The Research And Design Of Dynamic Load-balancing Strategy Of NIDS

Intrusion Detection Technology is the next generation of dynamic security technology after traditional security measures, such as the "firewall", "data encryption". It is the entire process that is used to detect and identify the computer and network systems, or in a wider sense, the unlawful attacks on information systems. Network Intrusion Detection System (NIDS) is becoming an increasingly important security measures. With the rapid growth of network speed, the handling capacity of NIDS itself limits the ability of intrusion detection systems. With the rapid development of Internet technology, network security issues have become increasingly prominent.
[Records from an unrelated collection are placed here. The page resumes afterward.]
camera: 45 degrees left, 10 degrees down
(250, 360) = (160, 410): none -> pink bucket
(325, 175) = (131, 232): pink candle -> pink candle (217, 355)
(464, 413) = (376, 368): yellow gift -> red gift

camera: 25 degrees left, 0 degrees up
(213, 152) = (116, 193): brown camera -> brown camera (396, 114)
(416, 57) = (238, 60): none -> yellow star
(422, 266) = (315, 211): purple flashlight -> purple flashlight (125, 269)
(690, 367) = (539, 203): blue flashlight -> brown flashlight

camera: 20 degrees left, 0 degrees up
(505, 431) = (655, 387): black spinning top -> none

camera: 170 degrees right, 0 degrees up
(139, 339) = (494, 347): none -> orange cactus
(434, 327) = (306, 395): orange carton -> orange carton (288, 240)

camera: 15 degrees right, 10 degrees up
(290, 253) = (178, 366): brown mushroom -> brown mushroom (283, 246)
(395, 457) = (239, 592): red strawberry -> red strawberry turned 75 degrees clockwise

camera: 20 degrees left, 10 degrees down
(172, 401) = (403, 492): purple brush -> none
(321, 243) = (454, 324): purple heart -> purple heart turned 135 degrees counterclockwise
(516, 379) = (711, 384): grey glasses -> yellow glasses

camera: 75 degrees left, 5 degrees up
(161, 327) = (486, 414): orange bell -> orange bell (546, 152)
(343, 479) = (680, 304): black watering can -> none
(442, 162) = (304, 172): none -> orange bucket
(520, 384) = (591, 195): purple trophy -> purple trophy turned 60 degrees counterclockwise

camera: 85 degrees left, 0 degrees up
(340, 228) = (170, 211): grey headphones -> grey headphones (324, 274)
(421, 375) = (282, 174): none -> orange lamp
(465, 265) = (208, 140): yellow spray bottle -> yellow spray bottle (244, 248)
As the rapid growth of information networks, network attacks and the number of ways and unpredictability are greatly increased. For the protection of network intrusion detection system, it is especially important.Intrusion Detection Technology as people continue to study, the theory and technology have achieved certain results. However, in the overall context of the rapid development of core technology and innovation capacity development is not optimistic. Particularly as a high-speed LAN and optical fiber communications, and other new technology applications, and can provide high-speed Gigabit network bandwidth. Therefore under the environment of high-speed network intrusion detection system is the focus and difficult of the study.To solve this problem, at 10 Gigabit Campus Network Environment, this paper has an in-depth research. Study and propose the load-balancing strategy bases on the HASH algorithm and SYN algorithm combined. And the import value of HASH algorithm is discussed. Based on load-balancing and under multi-detector of the NIDS, SYN algorithm can effectively solves the triage in the process of the TCP/IP debris and reorganization outages.See from the results, based on HASH algorithm and SYN algorithm data triage mechanism, we can be more balanced streaming data, and better able to achieve a balanced load detector, and effectively solve the TCP/IP debris and the reorganization of interruption problems. This paper analyses the current environment of high-speed network Intrusion Detection System Research. The use of load-balancing mechanisms of detection model and the key technology and load balancing technology are discussed. And the existing load balancing strategies are compared. So in the current dynamic load balancing strategy, this paper proposes the solutions above.